When an astronaut enters space, their bodies adapt to the zero-g environment. In Kelly’s case, his mission was twice the length of normal missions so the effects on his body from living with no gravity will be more severe. Hyland said the longer the duration, the more an individual’s muscular, cardiovascular and respiratory system diminishes — causing a loss of fluids into the extremities.
“There are vision problems, irregular heart beat, changes of electrical activity, bone loss and atrophy of all muscles,” Hyland said. “Essentially Scott Kelly has contributed his bodily welfare to a long term study of the effects of zero-g and radiation exposure and that was the main purpose of the mission.”
Exercise is very important for astronauts to prepare for their descent back to earth and restore their bone and muscular strength. Bonnie Dunbar, aerospace engineering professor and retired U.S. astronaut, said there are ways to prepare for the health and all other complications, but a zero-gravity environment cannot be fully recreated on Earth.
“There’s no such thing as a general gravity room anywhere on the surface of the Earth,” Dunbar said. “It is not a force or acceleration we can turn on and off with a switch — we have to find analogs for it. We started very early on with people looking at 20 seconds at a time in a parabolic aircraft, but that’s not a long duration.”
Putting humans in a weightless environment for an extended period of time is the long-term goal of NASA. Dunbar said this experiment offers great opportunity, because the people being compared have the same genetics.
“What you’re seeing is the gradual length of the on [orbit-time], so we can better understand the effects of the human body before we send them to a round-trip to Mars and back,” Dunbar said. “We know so many of our biomedical responses are not due to environment; they are genetic. Some people are a little more genetically predisposed to [bone loss]. In this case, you have a one-to-one control where two people have very similar genetics.”
John Charles, chief scientist of NASA’s Human Research Program, said in a NASA article that the mission will continue after Scott Kelly’s return to Earth.
“We will be collecting post-flight medical data three-months and six-months after he is back on Earth,” Charles said. “For the twins study research, we will continue to collect data as far out as a year after his return. The post-flight data are as important as the inflight data to help us learn how to send humans safely to Mars and return them safely to Earth.”
Determining the length of a Mars mission and the effects of low-gravity environments in space travel or on other planets is difficult to estimate given the amount of time it would take to complete a mission like that.
“We don’t have many choices when it comes to getting to Mars,” Dunbar said. “We are governed by the laws or orbital mechanics and the position of the planets.
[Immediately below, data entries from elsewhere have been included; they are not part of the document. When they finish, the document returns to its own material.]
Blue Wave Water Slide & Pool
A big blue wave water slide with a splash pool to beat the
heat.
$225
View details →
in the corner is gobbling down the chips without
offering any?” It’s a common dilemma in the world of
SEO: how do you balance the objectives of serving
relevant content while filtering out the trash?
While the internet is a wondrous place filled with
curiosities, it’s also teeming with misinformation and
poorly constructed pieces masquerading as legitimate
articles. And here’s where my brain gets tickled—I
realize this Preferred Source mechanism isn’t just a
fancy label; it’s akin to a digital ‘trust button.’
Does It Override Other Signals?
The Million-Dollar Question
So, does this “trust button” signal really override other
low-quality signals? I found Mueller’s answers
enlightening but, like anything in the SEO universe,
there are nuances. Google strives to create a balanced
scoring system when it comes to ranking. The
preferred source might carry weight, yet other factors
So we have designed reference missions, many different paths to get there. There is a launch window that happens every 26 months that has a minimum transit time of typically 6 months. But you have to wait for the planets to align for the return, so they may be on the surface for over a year.”
Dunbar said they have much more to invent and design before another human space mission.
“We really want to grow research on human systems,” Dunbar said. “It’s important we understand what happens to the human body but we also have a number of designed engineering problems left to solve and we need young people to help us solve it.”